Racial trauma is an inescapable byproduct of persistent exposure to repressive circumstances that emotionally, psychologically, and physically devastates one’s sense of self while simultaneously depleting one’s strategies for coping. It is a life-altering and debilitating experience that affects countless numbers of people of color over multiple generations. Unfortunately, the failure to consider the interrelationship between racial oppression and trauma limits clinicians’ ability to work effectively with many people of color who live amid sociocultural conditions that are injurious to their psyches and souls. Even when therapy is trauma-informed, it rarely devotes adequate attention to racial oppression and the pervasive trauma associated with it.

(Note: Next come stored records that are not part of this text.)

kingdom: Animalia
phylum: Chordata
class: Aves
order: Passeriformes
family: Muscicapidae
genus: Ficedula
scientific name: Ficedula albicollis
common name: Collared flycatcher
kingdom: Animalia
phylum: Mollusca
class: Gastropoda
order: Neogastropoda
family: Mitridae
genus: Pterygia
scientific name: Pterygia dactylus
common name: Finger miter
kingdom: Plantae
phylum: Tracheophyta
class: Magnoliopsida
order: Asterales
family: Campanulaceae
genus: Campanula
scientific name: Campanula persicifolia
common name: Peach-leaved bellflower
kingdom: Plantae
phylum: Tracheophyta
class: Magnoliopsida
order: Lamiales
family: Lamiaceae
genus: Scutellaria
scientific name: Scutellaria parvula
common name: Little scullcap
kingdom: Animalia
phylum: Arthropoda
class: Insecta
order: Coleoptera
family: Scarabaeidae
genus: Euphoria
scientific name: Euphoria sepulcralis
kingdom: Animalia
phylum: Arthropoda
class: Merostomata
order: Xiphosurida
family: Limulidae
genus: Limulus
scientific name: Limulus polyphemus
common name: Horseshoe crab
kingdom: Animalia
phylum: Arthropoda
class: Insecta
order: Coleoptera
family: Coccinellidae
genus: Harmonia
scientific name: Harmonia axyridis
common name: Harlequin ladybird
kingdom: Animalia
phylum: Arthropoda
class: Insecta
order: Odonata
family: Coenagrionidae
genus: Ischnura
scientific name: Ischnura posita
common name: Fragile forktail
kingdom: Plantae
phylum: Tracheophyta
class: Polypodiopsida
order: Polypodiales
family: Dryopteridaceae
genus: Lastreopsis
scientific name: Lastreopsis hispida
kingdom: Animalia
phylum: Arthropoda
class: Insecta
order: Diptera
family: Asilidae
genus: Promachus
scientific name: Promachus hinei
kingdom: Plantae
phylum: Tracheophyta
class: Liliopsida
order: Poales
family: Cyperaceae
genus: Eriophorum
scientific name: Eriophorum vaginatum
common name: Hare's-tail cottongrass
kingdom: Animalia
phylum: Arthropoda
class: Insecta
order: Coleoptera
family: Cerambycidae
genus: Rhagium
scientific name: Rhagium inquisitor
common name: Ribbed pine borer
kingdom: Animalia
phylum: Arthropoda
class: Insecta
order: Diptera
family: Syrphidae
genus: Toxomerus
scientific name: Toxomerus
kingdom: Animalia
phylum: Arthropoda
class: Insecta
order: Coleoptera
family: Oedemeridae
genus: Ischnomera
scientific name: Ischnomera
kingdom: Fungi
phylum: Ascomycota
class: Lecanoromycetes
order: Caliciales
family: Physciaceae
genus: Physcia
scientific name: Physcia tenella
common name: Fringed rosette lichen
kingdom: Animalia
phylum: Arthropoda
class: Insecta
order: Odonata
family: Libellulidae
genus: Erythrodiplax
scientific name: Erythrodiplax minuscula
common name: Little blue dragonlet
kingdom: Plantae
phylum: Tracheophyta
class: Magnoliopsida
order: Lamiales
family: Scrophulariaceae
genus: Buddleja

This groundbreaking book provides a comprehensive overview of the anatomy of racial trauma and the debilitating hidden wounds associated with it. Racially sensitive trauma-informed interventions and strategies that centralize race and racial oppression in every facet of the therapeutic process and relationship are meticulously highlighted, making this a must-read resource for all practicing and aspiring clinicians.
Kenneth V. Hardy, PhD, is President of the Eikenberg Academy for Social Justice and Clinical and Organizational Consultant for the Eikenberg Institute for Relationships in NYC. Dr. Hardy provides workshops, training, and consultations to a host of organizations and institutions throughout the United States and abroad. He is a former Professor of Family Therapy at both Syracuse University, NY, and Drexel University, PA. He is the author of Racial Trauma: Clinical Strategies and Techniques for Healing Invisible Wounds, and The Enduring, Invisible, and Ubiquitous Centrality of Whiteness, both from W. W. Norton. He is also co-author of Culturally Sensitive Supervision; Promoting Culturally Sensitive Supervision; and Revisioning Family Therapy.